→ **Goal 1**
In the interview text on writing, where does most of a writer's support come from?
........
When you become a writer, the majority of your support will come from other writers rather than family and friends. In general I’ve found that the writer’s life befuddles most of my family and friends. They cannot comprehend why someone whom they consider to be reasonably intelligent spends hours upon hours writing books and creating these stories when she’s not on the NY Times Bestsellers list or the book hasn’t been optioned by a major studio. In their minds, there’s only superstar writers and the dictionary. No real grey area. So, it’s mostly the support from other writers and hearing about their journeys, for better or worse, that pulls us through from day to day.

10. Any advice for aspiring authors?
Write your heart. Do not try and follow trends and do not engage in endless revisions for people who are not vested in your work. Be as true to your own story as possible and you’ll only have yourself to blame if it blows. Nothing is worse than being able to blame others for your own failure and thinking that maybe if you followed your own mind, you could’ve succeeded.

Also, to prevent your story from “blowing,” take every opportunity to learn your craft. Read books on craft.  Read books in your genre and out of your genre. The more you know, the more your grow.
........
→ **Goal 2**
Put the listing's lines into a numbered list, from its first line through the line holding "Belmopan: 10:58 -> 3:58", inclusive, and leave out any blank lines.
........
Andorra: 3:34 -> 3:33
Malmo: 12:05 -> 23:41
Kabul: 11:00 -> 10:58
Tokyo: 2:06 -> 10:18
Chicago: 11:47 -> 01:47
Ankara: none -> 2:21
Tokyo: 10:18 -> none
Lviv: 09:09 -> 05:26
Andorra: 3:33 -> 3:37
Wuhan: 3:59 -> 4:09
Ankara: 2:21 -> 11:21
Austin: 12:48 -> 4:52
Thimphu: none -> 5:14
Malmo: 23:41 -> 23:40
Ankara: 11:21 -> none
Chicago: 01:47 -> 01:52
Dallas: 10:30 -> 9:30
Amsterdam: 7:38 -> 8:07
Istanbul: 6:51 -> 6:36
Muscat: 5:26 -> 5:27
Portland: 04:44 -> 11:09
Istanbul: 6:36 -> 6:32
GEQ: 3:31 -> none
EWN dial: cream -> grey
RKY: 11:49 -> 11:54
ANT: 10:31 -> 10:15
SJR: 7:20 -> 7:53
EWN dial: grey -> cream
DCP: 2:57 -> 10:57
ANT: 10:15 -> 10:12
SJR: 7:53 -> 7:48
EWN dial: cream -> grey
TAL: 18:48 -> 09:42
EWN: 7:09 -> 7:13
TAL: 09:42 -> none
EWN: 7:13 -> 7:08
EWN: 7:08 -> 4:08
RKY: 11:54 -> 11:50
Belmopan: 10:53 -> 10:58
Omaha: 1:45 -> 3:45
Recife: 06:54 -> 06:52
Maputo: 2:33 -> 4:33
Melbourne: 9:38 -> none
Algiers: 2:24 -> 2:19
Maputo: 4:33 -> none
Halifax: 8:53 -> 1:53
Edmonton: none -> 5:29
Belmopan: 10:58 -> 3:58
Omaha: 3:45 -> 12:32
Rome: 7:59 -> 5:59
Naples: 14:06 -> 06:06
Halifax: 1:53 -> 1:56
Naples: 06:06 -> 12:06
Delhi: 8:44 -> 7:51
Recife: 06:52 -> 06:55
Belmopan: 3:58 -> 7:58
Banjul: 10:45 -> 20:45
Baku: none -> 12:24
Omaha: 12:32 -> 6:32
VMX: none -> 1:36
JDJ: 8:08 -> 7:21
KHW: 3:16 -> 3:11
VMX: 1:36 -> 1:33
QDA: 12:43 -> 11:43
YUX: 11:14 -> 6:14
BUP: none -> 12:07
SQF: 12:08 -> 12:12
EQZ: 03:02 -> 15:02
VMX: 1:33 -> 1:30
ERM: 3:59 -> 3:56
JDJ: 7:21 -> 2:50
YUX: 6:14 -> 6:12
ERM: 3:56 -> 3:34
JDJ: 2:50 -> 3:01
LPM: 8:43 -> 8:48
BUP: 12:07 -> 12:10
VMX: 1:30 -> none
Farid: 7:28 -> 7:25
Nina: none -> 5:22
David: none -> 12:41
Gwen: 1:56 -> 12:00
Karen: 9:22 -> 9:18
........
→ **Problem solution 1**
From other writers rather than from family and friends.

→ **Problem solution 2**
1. Andorra: 3:34 -> 3:33
2. Malmo: 12:05 -> 23:41
3. Kabul: 11:00 -> 10:58
4. Tokyo: 2:06 -> 10:18
5. Chicago: 11:47 -> 01:47
6. Ankara: none -> 2:21
7. Tokyo: 10:18 -> none
8. Lviv: 09:09 -> 05:26
9. Andorra: 3:33 -> 3:37
10. Wuhan: 3:59 -> 4:09
11. Ankara: 2:21 -> 11:21
12. Austin: 12:48 -> 4:52
13. Thimphu: none -> 5:14
14. Malmo: 23:41 -> 23:40
15. Ankara: 11:21 -> none
16. Chicago: 01:47 -> 01:52
17. Dallas: 10:30 -> 9:30
18. Amsterdam: 7:38 -> 8:07
19. Istanbul: 6:51 -> 6:36
20. Muscat: 5:26 -> 5:27
21. Portland: 04:44 -> 11:09
22. Istanbul: 6:36 -> 6:32
23. GEQ: 3:31 -> none
24. EWN dial: cream -> grey
25. RKY: 11:49 -> 11:54
26. ANT: 10:31 -> 10:15
27. SJR: 7:20 -> 7:53
28. EWN dial: grey -> cream
29. DCP: 2:57 -> 10:57
30. ANT: 10:15 -> 10:12
31. SJR: 7:53 -> 7:48
32. EWN dial: cream -> grey
33. TAL: 18:48 -> 09:42
34. EWN: 7:09 -> 7:13
35. TAL: 09:42 -> none
36. EWN: 7:13 -> 7:08
37. EWN: 7:08 -> 4:08
38. RKY: 11:54 -> 11:50
39. Belmopan: 10:53 -> 10:58
40. Omaha: 1:45 -> 3:45
41. Recife: 06:54 -> 06:52
42. Maputo: 2:33 -> 4:33
43. Melbourne: 9:38 -> none
44. Algiers: 2:24 -> 2:19
45. Maputo: 4:33 -> none
46. Halifax: 8:53 -> 1:53
47. Edmonton: none -> 5:29
48. Belmopan: 10:58 -> 3:58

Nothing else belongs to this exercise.